Potent and selective inhibitors of fibroblast activation protein (FAP).

摘要

Fibroblast activation protein (FAP) is a serine protease that has been convincingly linked to tumor growth and other disease states involving remodeling of the extracellular matrix. FAP inhibition is investigated as a therapeutic option for several of these diseases, with most attention so far devoted to oncology applications. Furthermore, FAP expression is a possible prognostic marker in several epithelial cancers.;At the onset of the study, no FAP inhibitors with high selectivity against both the closely related dipeptidyl peptidases (DPP's) and prolyl oligopeptidase (PREP) were reported.
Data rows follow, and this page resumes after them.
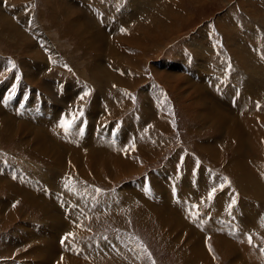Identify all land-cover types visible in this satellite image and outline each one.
Masks as SVG:
<instances>
[{
  "label": "rangeland",
  "instance_id": "rangeland-1",
  "mask_svg": "<svg viewBox=\"0 0 264 264\" xmlns=\"http://www.w3.org/2000/svg\"><path fill=\"white\" fill-rule=\"evenodd\" d=\"M46 1L0 0L3 17L10 12L18 16L12 18L15 24L0 19V113L11 126V135L0 129V165L18 172L11 173L16 181L22 169L40 173L42 190L56 198L61 211L57 217L63 215L54 221L53 231L40 213L22 204V198L11 197L7 184L0 185V199H17L11 204L15 217L0 218V249L5 256L11 254L8 264H68L69 259L79 260L77 264H264V68L259 67L264 64V0H97L98 9L94 0ZM146 24L150 37L146 30H136L147 29ZM120 34L130 44L118 52L114 41H122ZM86 38L107 42L102 49L113 57L104 50L94 55ZM99 67L104 74L95 77L92 69ZM249 75L261 86L257 92L249 85L243 88ZM98 76L105 82L101 84ZM114 76L119 81L112 85ZM195 87L207 96L206 105L232 119L236 116L244 129L242 178L229 167L237 149L235 136L203 123L205 109L196 100L204 98L197 96ZM9 102L17 103L11 113ZM54 111L72 125L65 131L56 122L60 131L53 140L44 126L34 124L33 113L43 119V112ZM69 132L75 133L74 146L65 140ZM60 135L64 138H57ZM42 137L49 138L46 153H56L55 173L62 176L49 174L45 152H33ZM84 137L91 144L78 145ZM104 137L113 149L122 145L121 168L119 153L106 154L110 150L105 142L94 144ZM138 146L148 147V155L137 156ZM201 146H210L215 157ZM44 169L48 176L41 174ZM43 180L59 182L64 189L53 190ZM213 188L216 192L209 200ZM233 199L236 203L229 208ZM169 219L176 229L162 222ZM197 237L207 253L202 259L193 253ZM217 240L235 250L233 261L229 255L219 259L212 245ZM48 241L54 244V260L46 253L37 258L34 247ZM6 260L0 258V264Z\"/></svg>",
  "mask_w": 264,
  "mask_h": 264
},
{
  "label": "bare ground",
  "instance_id": "bare-ground-1",
  "mask_svg": "<svg viewBox=\"0 0 264 264\" xmlns=\"http://www.w3.org/2000/svg\"><path fill=\"white\" fill-rule=\"evenodd\" d=\"M46 1V0H45ZM50 0H47L46 2H49ZM172 2V1H171ZM58 3H61L60 1L58 2ZM149 3V2H148ZM153 3V2H152ZM1 4V3H0ZM132 5V4H131ZM137 4L135 3V6H136ZM66 6V5H65ZM134 6V5H133ZM150 6V5H149ZM169 6V5H168ZM138 7V6H137ZM66 8V7H65ZM139 8V7H138ZM145 8V7H144ZM144 8L143 9H141V10H144ZM146 8H147V6H146ZM133 9V8H132ZM168 9H170V8H168ZM66 10V9H65ZM134 11H135V13H134V16L138 13V9L135 7V9H134ZM157 11H159V10H157ZM5 13V12H4ZM12 12H10V14H7L6 13V15H4V17H3V14H2V12H1V10H0V19H3V20H5V21H7V23H9V24H15L14 23V21L12 20V18L14 19V20H16L17 19V17H12L11 15L13 14H11ZM16 13V12H15ZM78 13L79 12H76V14L78 15ZM81 13V12H80ZM166 13V12H165ZM17 14V13H16ZM132 14V13H131ZM81 15V14H80ZM79 15V16H80ZM9 16H11V18L9 17ZM93 16V15H92ZM152 17V16H151ZM80 18V17H79ZM146 18H148V17H146ZM139 19V18H138ZM150 18H148L147 20H149ZM79 21V20H78ZM108 21V20H107ZM138 21H140V19L138 20ZM151 22H149V23H151V25L152 24H155V19H153V20H150ZM25 23V22H24ZM24 23H22L23 25H24ZM132 23H134V21L132 22ZM83 24V23H82ZM130 25H132L131 23H129ZM142 24V23H141ZM101 25V24H100ZM140 25V24H139ZM138 25V26H139ZM145 25V24H144ZM147 25V24H146ZM156 25V24H155ZM80 26V25H79ZM133 26V25H132ZM153 26V25H152ZM81 27V26H80ZM114 27H116V26H114ZM147 27V29H144V26L143 27H141V28H136V30H143V33H145V30L147 31V34H148V36L150 37L151 36V30L150 29H148V25L146 26ZM155 27V26H154ZM82 28V27H81ZM102 28V27H101ZM111 28V27H110ZM115 29V28H114ZM156 29V28H155ZM75 30V29H74ZM76 30H79V29H76ZM81 30H83V28L81 29ZM80 30V31H81ZM100 29H98V31H99ZM134 30H135V28H134ZM89 31V30H88ZM102 31V30H101ZM100 31V32H101ZM90 32V31H89ZM94 32V31H93ZM107 32V31H106ZM129 32V31H128ZM81 33V32H80ZM96 33V32H95ZM103 33V32H102ZM124 33V32H123ZM82 34V33H81ZM85 34V33H84ZM99 34L100 33H98V36H99ZM106 34V33H105ZM126 34V36H128V34L129 33H125ZM125 34H123V35H121L120 34V38L122 39V41L121 42H119V40H118V42L116 43L115 41H114V47L116 48V50L118 51V49L119 48H124V45H125V43H129L128 41H125V39H126V36H124ZM91 35V33H89V36ZM97 35V34H96ZM96 35H95V37H96ZM108 35H110V33L108 34ZM118 35H119V33H118ZM85 36V35H84ZM101 36V35H100ZM106 36V35H105ZM91 37V36H90ZM102 37L103 36H101V39H102ZM115 37V36H114ZM118 37V38H119ZM83 38V37H82ZM94 38V37H93ZM106 38V37H105ZM109 38H110V36H109ZM109 38H107L108 40H109ZM87 39V41H91L92 43H88L87 44V47H91V48H93V53H95V55L97 56L98 55V53L101 51V52H106L107 53V49H102V44H106L107 46H108V43L107 42H100V43H97V42H99L98 40H95V41H92V40H88V38H86ZM100 39V38H99ZM116 40L117 39V37L116 38H113V40ZM104 39H102V41H103ZM109 42V41H108ZM111 43V42H110ZM109 43V44H110ZM130 44V43H129ZM132 45V44H131ZM133 45H134V43H133ZM110 46V45H109ZM197 46V45H196ZM128 47V46H127ZM136 48V47H135ZM109 49V48H108ZM111 49V48H110ZM102 50H104V51H102ZM131 51V50H130ZM197 51V50H196ZM200 51V50H199ZM119 52V51H118ZM118 52H116V53H118ZM110 53V52H109ZM99 54H101V53H99ZM103 54V53H102ZM115 54V53H114ZM124 54V53H123ZM196 54V53H195ZM206 54V53H205ZM107 55H108V57L110 58H112L113 56H110L108 53H107ZM121 56V55H120ZM123 56V55H122ZM102 57H103V55H102ZM125 57H126V55H125ZM96 58V57H95ZM101 58V57H100ZM100 58H98L99 60H100ZM103 58H105V57H103ZM115 58H116V56H115ZM121 58V57H120ZM200 58H202V57H200ZM253 59V58H252ZM102 60V59H101ZM104 60V59H103ZM105 62V61H104ZM108 62V61H107ZM106 62V63H107ZM102 64V63H101ZM100 64V65H101ZM103 65V64H102ZM100 66V67H103V66ZM108 65V64H107ZM107 65H105L106 66V68L108 67ZM110 65V64H109ZM93 66V65H92ZM104 66V67H105ZM202 66V65H201ZM98 68V69H96V68H93L92 69V73L94 74V76L96 77V75H99L100 73L102 74L104 71H103V69L102 68ZM260 68H264V64L263 65H260L259 66ZM119 68V67H118ZM121 68V67H120ZM259 68V69H260ZM111 69V68H110ZM109 69V70H110ZM122 69V68H121ZM203 69V68H202ZM249 69V68H248ZM248 69H247V71H248ZM205 70V69H204ZM250 70V69H249ZM255 70V68L253 69V71ZM258 70V69H257ZM101 71H103V72H101ZM106 72H107V69L105 70ZM246 71V70H245ZM251 72H252V68H251V70H250ZM249 71V72H250ZM262 71V70H261ZM116 73V71H113V73ZM127 72V71H126ZM168 72V71H167ZM99 73V74H98ZM109 74H110V71L108 72ZM112 73V72H111ZM117 73H120V71H117ZM116 73V74H117ZM199 73V72H198ZM207 73V72H206ZM244 73H247V72H244ZM254 72H252V74H253ZM104 74V73H103ZM107 74V73H106ZM132 74V73H131ZM179 74V73H178ZM112 75V74H111ZM174 75V74H173ZM264 75V74H263ZM48 76V75H47ZM102 76V75H101ZM100 76V77H101ZM104 76V75H103ZM108 76V77H107ZM106 77L107 78H109V75H106ZM110 77H112V76H110ZM118 77H119V75H118ZM124 77V76H123ZM97 78H99V76L97 77ZM115 78H117L116 76H114V78H112L111 79V83L110 84H114V83H116V82H118L119 81V78H118V81H115ZM263 78H264V76H263ZM48 79V78H47ZM95 79V78H94ZM105 79V78H104ZM120 79H122V77L120 78ZM124 80H126V79H124ZM262 80V79H261ZM98 81H100V78L98 79ZM127 81V80H126ZM101 82H105V81H103V80H101L100 81V83ZM122 82V81H121ZM120 82V83H121ZM189 82V81H188ZM187 82V83H188ZM32 83V82H31ZM123 83V82H122ZM263 83H264V81H263ZM98 84V83H97ZM102 84V83H101ZM201 84V83H200ZM99 85V84H98ZM105 86H108L109 85V82H106L105 84H104ZM103 85V86H104ZM205 85V84H204ZM247 85H249L250 87H251V89H252V91H254V92H257V90H258V87L260 86V85H258V83L253 79V76H251V75H249V78L247 79V81H246V83H245V87H243L244 88V90H245V88H246V86ZM102 85H100V87H101ZM261 87V86H260ZM39 88H42V87H39ZM57 88V87H56ZM69 87H67V89H68ZM106 88V87H105ZM201 88V87H200ZM43 89V88H42ZM76 89V88H75ZM195 89H196V92H198L197 93V96H202L203 98H204V100L202 99V98H199V97H197V104H199V105H201V107H202V109L204 108L205 110H203L204 112H205V116L203 115H201L204 119H205V121H203V123H211V124H214V126L216 125L217 126V130H219V131H222V132H226V133H229V136H235L234 138H235V143H236V145H237V149H236V151H235V157L233 156V159H234V163L231 165H229V167H230V169H232V170H234V172H237V174L239 175V178H242L243 177V174H242V172H241V170H242V165H240V160L242 159L241 158V156H240V154H242L243 152V150L245 149V144L242 142V139H243V135H244V129L241 127V124H239L237 121H236V116L235 117H233V116H231V117H233V119L232 118H230V117H228V116H226L221 110H219L218 109V107H211L210 106V104L209 105H206V103L205 102H209V100H208V98H207V96L206 95H203L202 94V91L200 92V89L198 88V87H195ZM35 90V89H34ZM260 90H262V89H260ZM71 92H73V89H72V91ZM103 92V91H102ZM102 92H101V95H102ZM241 93V92H240ZM253 93V92H252ZM207 94V93H206ZM43 96H44V94H42ZM49 95V94H48ZM101 95H100V97H101ZM233 95V94H232ZM43 96H41L42 98H43ZM104 96V95H103ZM51 96L49 95V98H50ZM209 97V96H208ZM145 98V97H144ZM242 98V97H241ZM240 98V99H241ZM37 99V98H36ZM53 99V98H52ZM1 100V99H0ZM48 100V99H47ZM54 100V99H53ZM234 100V99H233ZM238 100V99H237ZM236 100V101H237ZM16 101V100H15ZM145 101V100H144ZM18 102V101H17ZM50 102V101H49ZM54 102V101H53ZM98 102H99V100H98ZM101 102H102V100H101ZM204 102V103H203ZM232 102V101H231ZM240 102V101H239ZM3 103V102H2ZM31 103H33V107H34V105H35V101H31ZM55 103H58V102H55ZM63 103V102H62ZM229 103V102H228ZM237 102H235V104H236ZM241 103V102H240ZM27 104V103H26ZM29 104V103H28ZM8 106V111H9V109H11V110H14L15 111V109L17 108L16 106H17V103H15V102H9V104H7ZM13 105V106H12ZM43 105V104H42ZM100 105V104H99ZM98 105V106H99ZM27 106V105H26ZM47 106H48V103H47ZM204 106V107H203ZM214 106V105H213ZM28 107H30L31 108V110L33 111V108H32V106L31 105H29ZM43 107H44V105H43ZM30 108H28L27 109V107H26V109H27V111H26V109H25V111L26 112H28L29 111V114H30ZM44 108H46V105H45V107ZM23 109V108H22ZM62 109V108H61ZM145 111H147V112H149V108L148 107H145ZM201 109V108H200ZM244 109V108H243ZM7 110V109H6ZM64 110V109H63ZM21 111V110H20ZM24 111V112H25ZM60 111H62V110H60ZM144 111V112H145ZM10 113H11V111H9ZM22 112V111H21ZM151 112V111H150ZM233 112H234V110H233ZM15 114V113H14ZM14 114H12V115H14ZM46 114V115H45ZM148 114V113H147ZM0 115H1V119H0V129L1 130H3V133L4 134H6V135H11V134H8V126H9V124H10V122H9V118L6 116V118H8V119H6L1 113H0ZM21 115V114H20ZM33 120H34V124H36V125H38V126H41V127H43L44 126V128L46 129V132L50 135V137H52V139H53V137H56V136H54V134L55 135H58V131H60V130H58L59 129V127L58 128H56V126L58 125L56 122H58V123H61V121L63 120V118H60V117H62V116H60V112H57V111H54V112H52V113H50V114H47L46 112H43L41 115L43 116V119L39 116V115H37V114H34L33 113ZM70 115V114H69ZM22 116H24V115H22ZM56 116V117H55ZM60 116V117H59ZM65 116H67L68 117V115L66 114ZM146 116V115H145ZM13 117H15V116H13ZM19 117V116H18ZM29 116H27V118H28ZM16 118V117H15ZM14 118V119H15ZM29 118H32L31 116L29 117ZM47 118H49V120H46ZM19 119V118H18ZM62 119V120H61ZM16 120V119H15ZM23 121V120H22ZM48 122H50V123H48ZM237 122V123H236ZM232 123H234L233 125H232ZM89 124H91V123H89ZM28 125H30V124H28ZM133 125V124H132ZM243 125V124H242ZM32 126V125H31ZM51 126H54V128L53 127H51ZM233 126V127H232ZM236 126H237V128H236ZM9 127H11V126H9ZM7 130V131H6ZM99 130V129H98ZM11 131H13V130H11ZM89 131H91L90 129H89ZM101 131V130H100ZM123 131V130H122ZM236 131H239V132H241V133H237ZM9 132H10V129H9ZM57 132V133H56ZM93 132V131H92ZM91 132V133H92ZM125 132H127V131H125ZM11 133V132H10ZM45 133V132H44ZM60 133H62V132H60ZM59 133V134H60ZM68 133V132H67ZM71 132H69V134H70ZM93 133H97V135H98V132H93ZM143 133V132H142ZM64 134V133H63ZM75 135V133H71V135H68L67 136V138H65V140H67L66 142L67 143H69L70 144V146H74L76 143H74V141L72 140V137ZM99 134H100V132H99ZM105 134H106V132H105ZM123 134H125V133H123ZM49 135H47V136H49ZM88 135V134H87ZM101 135H103V134H101ZM119 135V134H118ZM117 135V136H118ZM142 135V134H141ZM228 135V134H227ZM45 136H46V134H45ZM65 136V135H64ZM86 136V135H85ZM90 136V135H89ZM92 136V135H91ZM104 136V135H103ZM61 137H63V135L61 136H58L57 138H59V139H62ZM70 137V138H69ZM102 137V136H101ZM100 137V138H101ZM106 137V136H105ZM104 137V139L103 140H97V142L95 141V145H97V146H99V144H101L100 142H105V144H106V147L107 148H109V150H110V153H106V154H111V155H114V154H116V153H119L118 151H120V149H121V144H119V146H118V148H116V149H113L112 147H111V145L110 144H108V143H110L109 142V140L108 139H106ZM64 138V137H63ZM92 138H94L95 139V137H92ZM96 138H97V136H96ZM99 138V139H100ZM119 138V137H118ZM143 138V137H142ZM258 138V137H257ZM49 139V138H48ZM47 138H45L44 139V137H42V139L40 140V141H38L37 143H35V144H37V145H39V146H37V147H35L34 148V153L36 152V154L38 153V154H40V156L41 155H43L44 154V152H45V157L49 160V162L50 163H48L47 164V166H46V169L48 170V171H50L49 172V174L50 173H52V175H54V176H62V173H59V172H56L55 173V170H58V167H57V165H56V162L54 161V160H52L53 158H54V155L56 154H54V155H52V156H49L47 153H46V149H45V146H44V143L46 144L47 142H50V140H48ZM87 139H89L88 138V136H87ZM87 139H85V137L82 139V141H81V143L80 144H78V145H84V144H87L88 142L90 143V141H88ZM98 139V138H97ZM102 139V138H101ZM214 139V138H213ZM54 140V139H53ZM64 140V141H65ZM96 140V139H95ZM216 140V139H215ZM91 141H92V139H91ZM118 141H119V139H118ZM117 141V142H118ZM138 142H141V144H143L144 143V141L141 139V138H139L138 140H137ZM148 141V140H147ZM57 143H59L58 141H56ZM55 142V143H56ZM121 143V142H120ZM125 143V142H124ZM213 143H214V141H213ZM212 143V144H213ZM215 143H217V142H215ZM91 144V143H90ZM146 143H144L143 144V146H146L145 145ZM208 144H211V143H208ZM92 145H93V143H92ZM94 145V146H95ZM124 145V144H123ZM206 147H207V145L206 144H204ZM256 145V144H255ZM150 146V145H149ZM210 146H213V145H210ZM210 146H209V148H206V149H204L203 148V146H201L204 150H206L205 152H206V154L210 157V158H212V157H215V150H213V149H211L210 148ZM214 147V146H213ZM138 148V149H137ZM136 148V150L138 151V152H136L135 154L138 156V155H141V154H146V155H148V147H147V149H144V150H140L139 148V146ZM256 148H257V146H256ZM100 149H102V148H100ZM214 149H216L215 147H214ZM123 151V150H122ZM133 152H135V151H133ZM99 153V152H98ZM116 155H119V160L121 161L120 163H118V168L120 167H122L123 166V157L121 156V153H119V154H116ZM115 155V156H116ZM234 155V154H233ZM39 156V157H40ZM47 160V161H48ZM115 163H117V162H115ZM115 163H113L114 165H115ZM109 165H111V164H109ZM116 166H117V164H116ZM115 166V167H116ZM114 168V167H113ZM16 169H18V168H16ZM229 169V168H228ZM20 170V169H19ZM42 170V169H41ZM116 170H118V169H116ZM9 171V169L7 168V170L6 169H2L1 168V165H0V175L2 176V177H0V185L1 186H4V187H8V189L11 191V197H14V196H17V197H20V198H22L20 201L22 202V204L23 205H26L27 207H31L32 208V210H34V211H36V212H38V213H40L41 215H42V218H43V220H45V221H47L48 223H49V226L51 227V229H54L53 231H55V228H54V225L56 224H54V221H58V219H60V218H62V215L63 214H61V217L60 218H58L57 217V213L60 211V209L58 208L59 206H56V198L55 197H53V196H50V195H48V194H46L43 190H42V182L40 181V179L38 178V174H40V173H35V171L33 172H29V173H27V172H25V171H23V169H22V173L23 174H21V172H20V174H18V178H17V181H16V179H15V177L13 176V175H11V173H18V172H14V171H10V172H8ZM48 171H45V169L43 170V172L42 171H40V172H42L41 174H44V176L46 175V176H48L49 174H48ZM96 171H97V173H100V172H102L101 170H100V168H98V167H96ZM114 171V170H113ZM112 171V169H110V172H113ZM230 171V170H229ZM48 174V175H47ZM51 175V176H52ZM43 176V177H44ZM50 176V177H51ZM236 176V175H235ZM39 177H41V176H39ZM42 177V178H43ZM53 177V176H52ZM19 178H21V179H19ZM245 178V177H244ZM45 179V178H44ZM56 180H52L53 182H57V178H55ZM246 179V178H245ZM42 180V179H41ZM49 180V179H48ZM14 181H16V182H14ZM43 181H45V180H43ZM52 181L50 180V181H45V182H47V183H50V184H52L53 185V190H58V188H62L63 186L62 185H60L59 184V182H58V184H56V185H54L53 183H52ZM155 183V182H154ZM153 183V184H154ZM6 184L8 185V186H6ZM199 184V183H198ZM248 184V183H247ZM19 185V186H18ZM66 185V184H65ZM64 185V186H65ZM19 187H21V188H19ZM24 187H26V188H24ZM23 188V189H22ZM65 188H66V186H65ZM51 189V188H50ZM63 189H64V187H63ZM66 189H68V188H66ZM52 190V189H51ZM69 190V189H68ZM64 191V190H63ZM34 193V194H36V197L35 196H33L32 195V197L31 198H28V193ZM67 192H69V191H67ZM43 195V196H40V195ZM31 195V194H30ZM72 193H71V197H72ZM55 196H58L57 195V193H56V191H55ZM74 196H75V194H74ZM73 196V197H74ZM38 197V198H37ZM40 197H42V198H40ZM19 198V199H20ZM60 198V197H59ZM65 198V197H64ZM14 200H17V199H14V198H10V197H8V198H6V200H2V199H0V218H1V220H5V219H12V218H14L15 216L13 215V212H12V206H11V204L14 202ZM51 200H55V202L54 201H51ZM78 201V200H77ZM82 201V200H81ZM58 202H59V200H58ZM127 202V201H126ZM59 204V203H58ZM18 209V208H17ZM16 209V210H17ZM153 210H155V209H153ZM61 212V211H60ZM157 213H158V211H156ZM34 212H32V214H33ZM73 213V212H72ZM60 214V213H59ZM64 215H65V213H64ZM14 216V217H13ZM177 220V219H176ZM61 220H59V222H60ZM10 222V221H9ZM46 222V223H47ZM58 222V223H59ZM162 222H166V223H169L170 224V226L172 227V228H175L176 229V226L178 227V225H175L174 224V222L171 220V219H169L168 221H165V220H163ZM179 223V222H178ZM59 226V225H58ZM47 227V226H46ZM50 227H48V228H50ZM56 227V226H55ZM162 227H164V225L162 226ZM26 228V227H25ZM43 229V228H42ZM20 230V229H19ZM27 230V229H26ZM47 230V229H46ZM188 230V229H187ZM28 231V230H27ZM33 231H34V229H33ZM51 231V230H50ZM19 232V231H18ZM17 232V233H18ZM24 232V231H23ZM16 234V233H15ZM44 234V233H43ZM191 234V233H190ZM38 235V234H37ZM12 236V235H11ZM21 237V236H20ZM38 237V236H37ZM36 237V238H37ZM12 238L13 237H10V239H11V241H12ZM45 238V237H44ZM18 239V238H17ZM16 239V240H17ZM38 239V238H37ZM26 241V240H25ZM36 241H38V240H36ZM40 241V240H39ZM38 241V242H39ZM17 243H21V241L19 242V239L16 241ZM22 242H24V241H22ZM32 242V241H31ZM43 242V241H42ZM41 242V243H42ZM199 241H197V242H195L194 244H193V246H194V249H193V253H196L197 252V254H194L196 257H201V259L204 257L203 256V254H206V253H203L202 251H201V249L199 248V243H198ZM16 243V244H17ZM26 243H29V242H26ZM33 243H34V241H33ZM197 244V245H196ZM215 244V243H214ZM216 244H217V241H216ZM215 244V245H216ZM221 244V243H220ZM11 245V244H10ZM12 245H14V244H12ZM27 245V244H26ZM25 245V246H26ZM39 245V244H38ZM44 246L43 247H34L35 249H34V251L37 253L38 252V257L37 258H40L41 256H44L45 255V253H46V256L47 257H49L50 259H53L54 260V255L52 256V253H53V251H55V248H54V244H52V243H50L49 241L48 242H46V244L44 243L43 244ZM219 245V244H218ZM221 245H223V244H221ZM22 246V245H21ZM226 246V245H225ZM16 247V246H15ZM18 247V246H17ZM63 247V246H62ZM196 247H198L199 249L197 250V248ZM215 247V246H214ZM1 248H2V246H1ZM33 248V247H32ZM203 248V247H202ZM223 248V247H222ZM56 249H57V247H56ZM28 250V249H27ZM30 250V249H29ZM29 250L27 251V252H29ZM38 250V251H37ZM6 252V251H5ZM32 252V251H31ZM56 252V251H55ZM4 251L2 252V250L0 249V258H7V260L6 261H4L3 262V264H8V262H11V261H8V258H10L11 259V257H10V255L9 256H5L4 254ZM224 253H226V251H224ZM34 258V256H31V255H27V258ZM45 257V256H44ZM36 258V257H35ZM9 259V260H10ZM35 261H36V259H34ZM46 260H48V259H46ZM62 260V259H61ZM63 260L65 261L66 259L65 258H63ZM62 260V261H63ZM205 260V259H204ZM230 260V259H229ZM77 260H72V259H69L68 260V264H77V262L79 261H77ZM44 262V261H43ZM42 262V263H43ZM47 262V261H46ZM16 263V262H15ZM43 264H46L45 262L43 263Z\"/></svg>",
  "mask_w": 264,
  "mask_h": 264
},
{
  "label": "crops",
  "instance_id": "crops-1",
  "mask_svg": "<svg viewBox=\"0 0 264 264\" xmlns=\"http://www.w3.org/2000/svg\"><path fill=\"white\" fill-rule=\"evenodd\" d=\"M77 47H79V48H82L81 47V45H78ZM94 55H95V53H94ZM90 59L92 60V58L90 57ZM94 61V60H93ZM92 61V62H93ZM195 239H198V243H199V248L201 249V251L203 252V253H206L205 252V249H204V247H203V242H202V238H195ZM214 242V241H213ZM223 244V245H221V244ZM215 244H216V242H215ZM214 243H212V245H213V249H214V251H215V253H217L218 254V256H219V259L221 258V256H228V257H230L229 259L231 260V261H233L234 260V258H235V256H236V253H235V250L231 247V246H229L228 244L229 243H227V242H223V241H219V240H217V244L215 245ZM219 244V245H218ZM226 245V246H225ZM215 246V247H214ZM203 247V248H202ZM223 247V248H222ZM224 251H226V253H224ZM207 254V253H206ZM232 254H234V255H232Z\"/></svg>",
  "mask_w": 264,
  "mask_h": 264
},
{
  "label": "snow or ice",
  "instance_id": "snow-or-ice-1",
  "mask_svg": "<svg viewBox=\"0 0 264 264\" xmlns=\"http://www.w3.org/2000/svg\"><path fill=\"white\" fill-rule=\"evenodd\" d=\"M84 95H88L87 92L84 93ZM81 99H83V96L80 97ZM81 115L83 114L82 112L80 113ZM72 125V121H68V120H62L60 127L64 128L65 131H67ZM223 187V185L221 186ZM98 191V190H97ZM216 192V189L213 188L209 193H208V199L211 200L214 196ZM236 203L235 199L232 200V203L228 205L229 208H232V206ZM15 206V205H14ZM68 235H72L71 233H69ZM64 241L62 240L61 243H63ZM249 243H251V237H249ZM211 250V249H210Z\"/></svg>",
  "mask_w": 264,
  "mask_h": 264
},
{
  "label": "built area",
  "instance_id": "built-area-1",
  "mask_svg": "<svg viewBox=\"0 0 264 264\" xmlns=\"http://www.w3.org/2000/svg\"><path fill=\"white\" fill-rule=\"evenodd\" d=\"M94 5H95V7L98 9L99 4H98V1H97V0H94Z\"/></svg>",
  "mask_w": 264,
  "mask_h": 264
}]
</instances>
The present study describes the discovery of a new class of FAP inhibitors with the N-4-quinolinoyl-Gly-(2 S)-cyanoPro scaffold.;The most promising inhibitors combine low nanomolar FAP inhibition and high selectivity indices (>103) with respect to both the DPP's and PREP. A linker was developed to easily link these inhibitors with chromophores and nanoparticles with click chemistry.;The log D values, plasma stabilities, and microsomal stabilities of selected compounds were found to be highly satisfactory. Pharmacokinetic evaluation of selected inhibitors in rats demonstrated high oral bioavailability, plasma half-life and the potential to selectively and complete in vivo FAP inhibition. Collaborations for the in vivo evaluation of selected inhibitors have been initiated.;In another part of this work, the FDA-approved xanthine-based DPP-IV inhibitor linagliptin was used as a starting point for a SAR study that aimed to identify structural determinants that selectively increase FAP-affinity of linagliptin analogues. By investigating the influence of the substitution pattern on N1, N7 and C8 of the xanthine scaffold, we managed to decouple DPPIV and FAP potency and identified the first selective xanthine-based FAP inhibitors with low micromolar potency.